Rarity, Sustainability, and Exclusivity Lead the Luxury Industry’s Growth, New Report Finds

Cate Blanchett is the new face of Louis Vuitton
Cate Blanchett is the new face of Louis Vuitton | Courtesy

Rarity, sustainability, exclusivity, new experiences, and new territories are the future for the luxury segment, according to a new report from Boston Consulting Group and the French luxury goods association, Comité Colbert.

The luxury sector is expected to continue its upward trend following its return to pre-covid levels last year. According to the new BCG and Comité Colbert report, Luxury Outlook 2022: Advancing as a Responsible Pioneer, revenue is expected to climb six percent per annum between 2022 and 2026, reaching more than $515 billion in 2026.

“Today, consumers view luxury as being defined by quality, craftmanship, and creativity. They also believe that it bears a certain social and environmental responsibility,” reads the report’s introduction by Bénédicte Épinay, President and CEO of Comité Colbert, and Joël Hazan, Managing Director & Partner at Boston Consulting Group in Paris.

moët hennessy sustainable
Courtesy Hennessy

According to the newly elected Chairman of Comité Colbert, Laurent Boillot, President and CEO of LVMH’s Hennessy, the goal of luxury is “to preserve, develop, and pass on to future generations.”

But the report says the industry is now facing “paradigm shifts.”

Sustainable purchasing

“For example, six out of ten consumers say that they incorporate sustainable development into
their purchasing decision, almost half are interested in the concept of a virtual store, and 80 percent believe that luxury fashion houses should commit to product life-cycle management beyond production and sales,” reads the report.

The changes in market demand highlight “emerging pressures,” the report says, across the global luxury industry, and specifically luxury houses in France. The report says the industry now has a responsibility to “help drive a larger movement that extends beyond its industry sector.”

Chief among the paradigm-shifting trends are five themes: production and resources, the product life cycle, customer relationships, responsibility, and globalization. These were highlighted by a group of 40 luxury house heads including Cartier’s Cyrille Vigneron, Hermès’s Guillaume de Seynes, Chanel’s Bruno Pavlovsky, and Vestiaire Collective’s Maximilian Bittner.

“We opened the doors of our members to take the temperature,” Epinay said.

vestiare-showroom
Vestiaire Collective showroom, Courtesy

BCG along with Potloc Consumer Insights, conducted a consumer survey earlier this year of more than 2,000 participants across France, Europe, and the U.S. According to the survey, 60 percent of consumers are prioritizing sustainability. Eighty percent say luxury fashion houses should commit to product life-cycle management that goes beyond their production and sales. Nearly half are also interested in the rising role of the metaverse and virtual store experiences.

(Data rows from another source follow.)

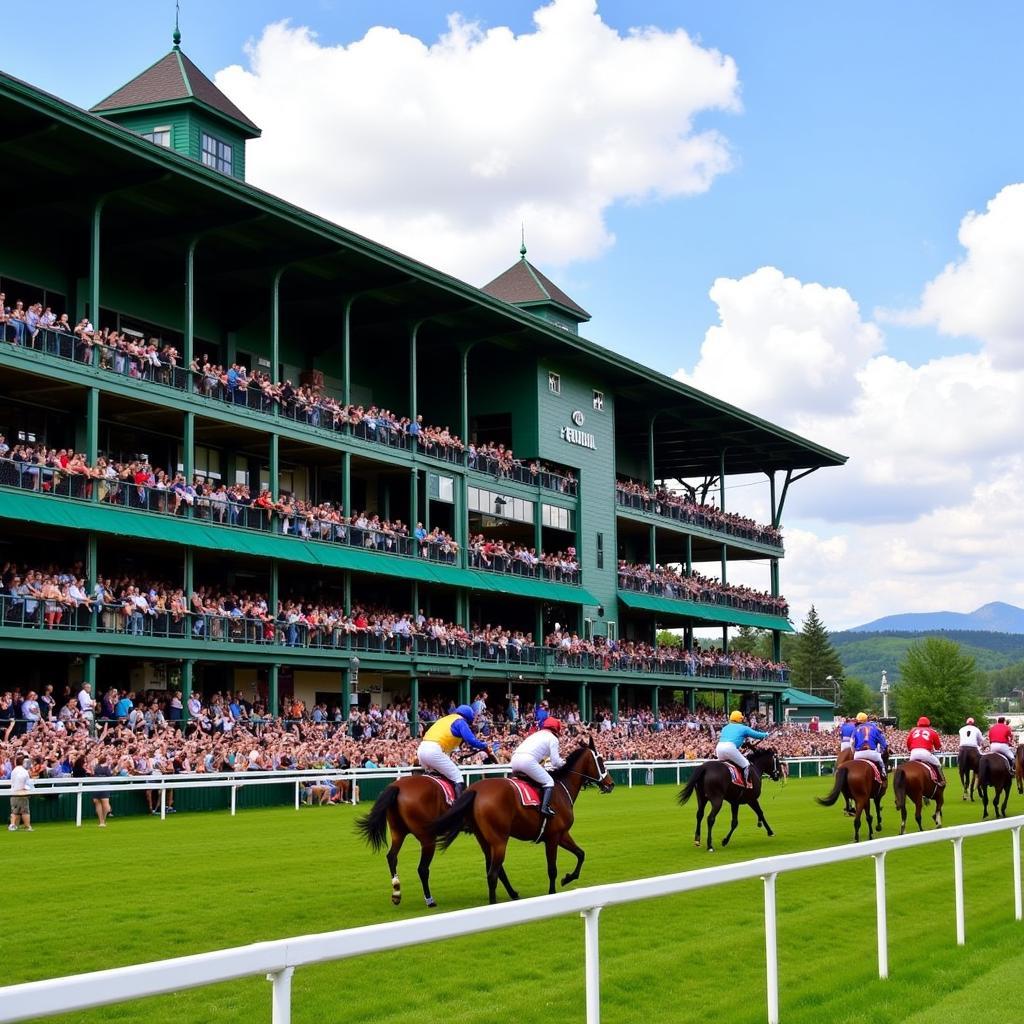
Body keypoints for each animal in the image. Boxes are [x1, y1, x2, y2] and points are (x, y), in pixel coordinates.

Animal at [428, 737, 610, 905]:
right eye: (600, 761)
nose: (611, 783)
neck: (561, 788)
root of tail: (475, 790)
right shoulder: (553, 837)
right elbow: (552, 869)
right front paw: (553, 892)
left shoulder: (562, 834)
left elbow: (581, 854)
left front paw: (568, 878)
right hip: (500, 840)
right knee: (493, 873)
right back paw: (495, 902)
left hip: (484, 840)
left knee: (495, 870)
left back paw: (512, 894)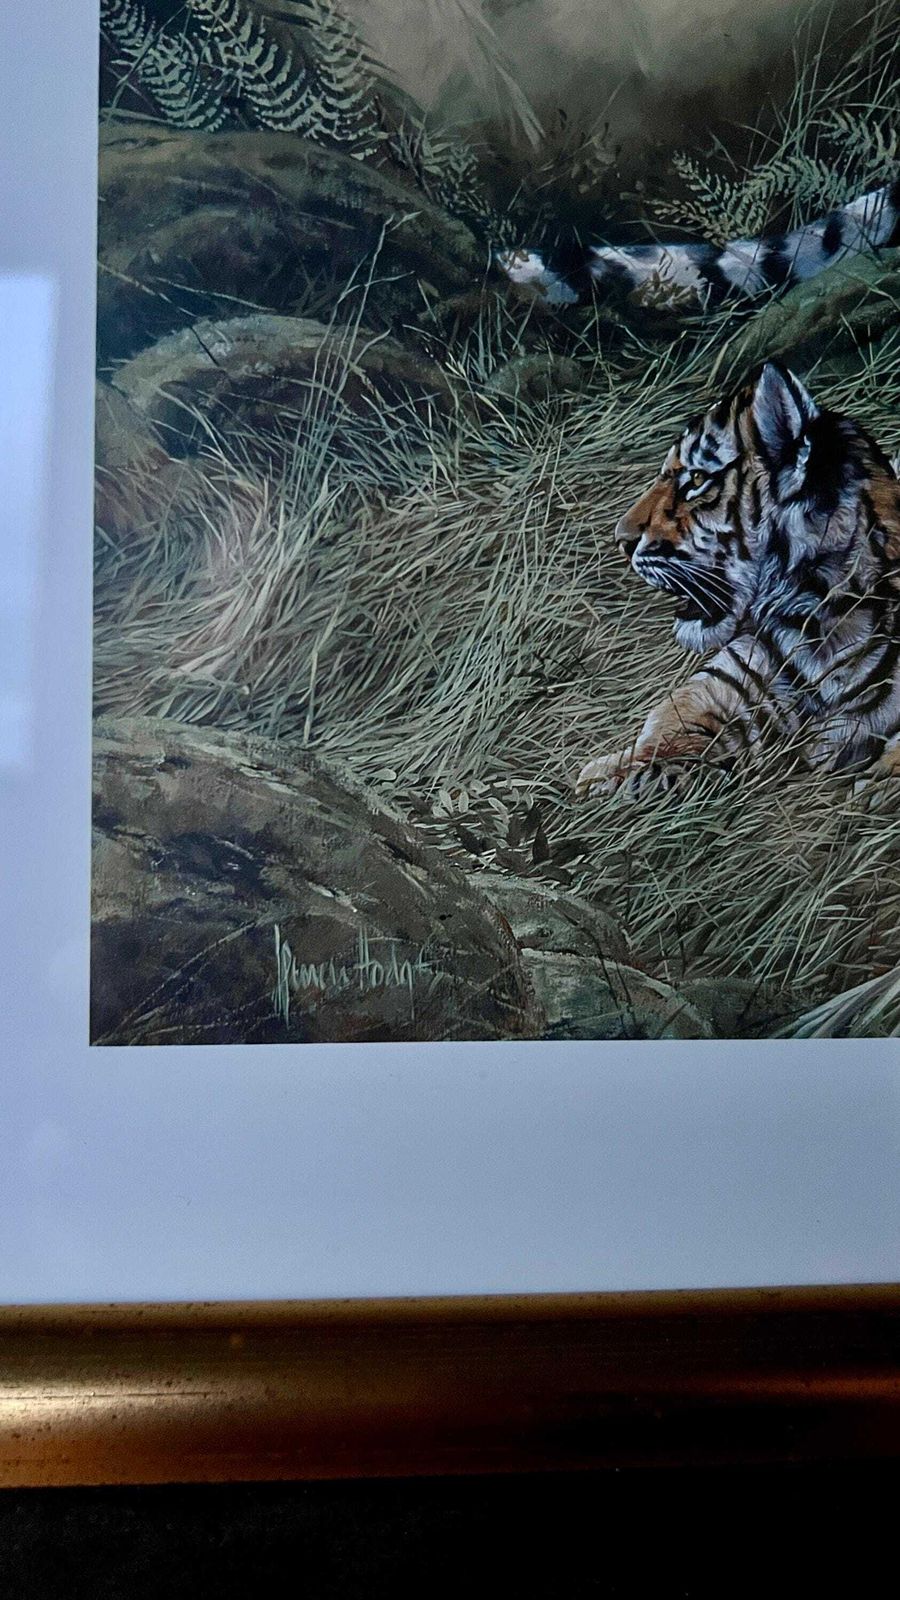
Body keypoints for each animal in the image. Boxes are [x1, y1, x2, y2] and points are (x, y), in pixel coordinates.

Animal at [574, 361, 900, 799]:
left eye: (696, 480)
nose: (620, 539)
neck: (819, 628)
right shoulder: (723, 688)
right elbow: (667, 737)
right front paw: (599, 780)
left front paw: (878, 786)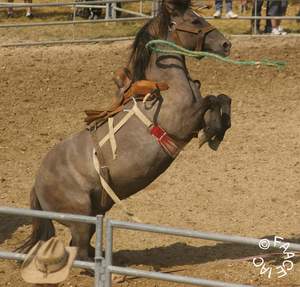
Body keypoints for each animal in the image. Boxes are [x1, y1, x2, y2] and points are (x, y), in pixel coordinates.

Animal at [21, 0, 232, 260]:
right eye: (194, 20)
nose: (226, 44)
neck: (167, 86)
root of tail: (37, 183)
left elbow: (222, 99)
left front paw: (217, 130)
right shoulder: (184, 121)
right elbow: (211, 100)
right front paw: (213, 131)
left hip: (94, 213)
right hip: (80, 218)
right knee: (79, 251)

Secondhand luxury continues to figure prominently in the industry’s future. Sales there are growing nearly three times faster than in other sectors.

“The secondhand market demonstrates respect for our creativity. This is where fashion can be closer to luxury,” Kering’s director of fashion and luxury intelligence Lionel Vermeil said in the report. Secondhand sales are expected to tick past $82 billion by 2026, nearly doubling over 2021’s figures.

A collaborative industry

The report puts a strong emphasis on collaboration and sharing knowledge, particularly as it pertains to achieving existing sustainability goals as well as developing new metrics.

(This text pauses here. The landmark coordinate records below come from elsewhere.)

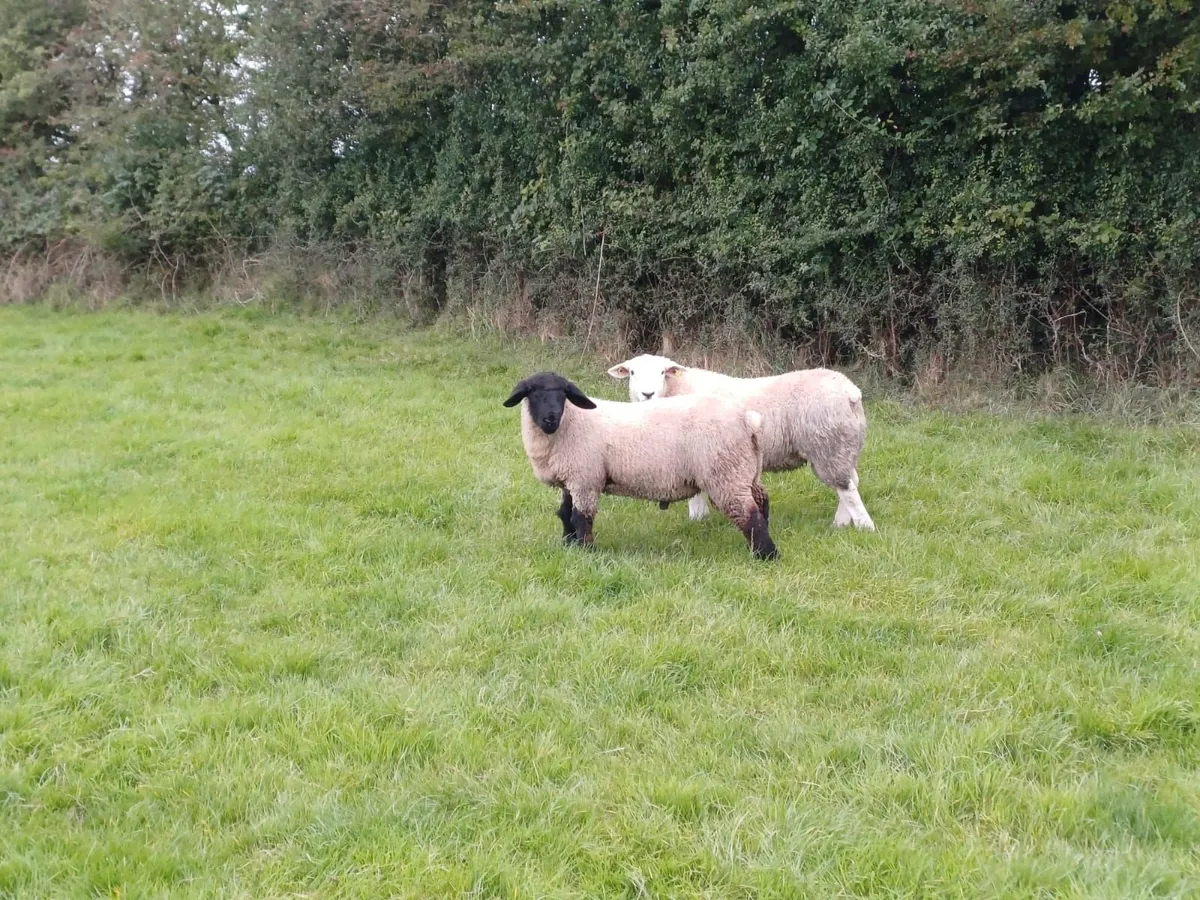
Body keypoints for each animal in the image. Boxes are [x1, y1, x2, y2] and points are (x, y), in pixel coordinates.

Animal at [502, 371, 778, 559]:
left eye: (563, 394)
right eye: (533, 393)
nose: (551, 418)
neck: (570, 423)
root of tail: (748, 419)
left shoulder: (585, 478)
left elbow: (581, 517)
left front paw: (585, 551)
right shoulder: (571, 479)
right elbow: (564, 514)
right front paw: (568, 545)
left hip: (725, 472)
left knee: (748, 513)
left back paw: (765, 555)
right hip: (746, 469)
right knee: (761, 501)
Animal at [607, 354, 875, 531]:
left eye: (663, 372)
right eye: (632, 373)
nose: (647, 394)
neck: (676, 389)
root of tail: (851, 392)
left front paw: (697, 518)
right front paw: (700, 519)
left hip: (828, 444)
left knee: (846, 487)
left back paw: (864, 526)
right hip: (844, 445)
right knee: (850, 482)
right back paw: (841, 523)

“In recent years, some luxury brands may have viewed being green as a source of competitive advantage. However, the luxury fashion houses that were trailblazers on these issues must now encourage the rest of the industry to place sustainable development at the heart of all practices,” reads the report. It says these leaders must now transition from a “duty toward quality to a duty toward legacy.”

It cites Kering and Pernod Ricard via Martell Mumm Perrier-Jouët on a collaborative effort on regenerative agriculture standards.

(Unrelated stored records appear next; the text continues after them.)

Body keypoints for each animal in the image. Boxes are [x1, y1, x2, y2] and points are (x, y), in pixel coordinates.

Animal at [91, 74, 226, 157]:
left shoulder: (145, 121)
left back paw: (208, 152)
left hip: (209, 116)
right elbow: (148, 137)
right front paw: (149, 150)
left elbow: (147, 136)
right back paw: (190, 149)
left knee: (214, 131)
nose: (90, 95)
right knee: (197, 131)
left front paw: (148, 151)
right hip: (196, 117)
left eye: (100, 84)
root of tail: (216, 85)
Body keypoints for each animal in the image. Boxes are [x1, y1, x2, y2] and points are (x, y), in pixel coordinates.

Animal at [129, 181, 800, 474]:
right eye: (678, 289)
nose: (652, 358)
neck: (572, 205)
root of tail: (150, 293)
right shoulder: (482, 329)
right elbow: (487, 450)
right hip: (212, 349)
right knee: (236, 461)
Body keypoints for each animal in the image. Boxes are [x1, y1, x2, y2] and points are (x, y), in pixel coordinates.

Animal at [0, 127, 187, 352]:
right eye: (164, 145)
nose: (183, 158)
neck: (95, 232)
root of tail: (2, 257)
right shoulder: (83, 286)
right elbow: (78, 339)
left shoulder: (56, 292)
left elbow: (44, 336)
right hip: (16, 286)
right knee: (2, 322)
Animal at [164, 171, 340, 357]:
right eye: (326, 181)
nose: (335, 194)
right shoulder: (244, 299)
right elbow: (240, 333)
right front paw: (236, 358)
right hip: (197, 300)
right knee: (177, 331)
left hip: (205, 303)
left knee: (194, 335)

“We are taking ownership of our entire value chain and striving to externally promote the regenerative farming techniques that are already being used on our farms,” said Axelle de Buffévent, Style Director
at Martell Mumm Perrier-Jouët.

gucci lab grown leather
Jane Fonda for Gucci’s sustainable Off the Grid collection | Courtesy

“Global sustainable development goals and the hopes of creating a responsible industry can only
be achieved through collaborative initiatives at the sector level,” said Richemont’s Group Marketing and Strategic Planning Director, Anne Dellière.

Traceability is also expected to figure prominently in the luxury sector’s future. Projects like the Aura Blockchain Consortium initiative, spearheaded by LVMH, Prada, and Cartier, are aimed at increasing authenticity, as well as boosting consumer transparency on provenance and sustainability metrics. Efforts like HB Antwerp’s blockchain diamond mining and the Kering- and Richemont-led sustainable jewelry and watch initiative signal the market shift ahead.

“In recent years, the luxury industry has demonstrated its ability to endure and overcome crises,” reads the report introduction.

“These new demands and aspirations facing luxury fashion houses in France and abroad highlight emerging pressures to which players must respond individually or collectively.”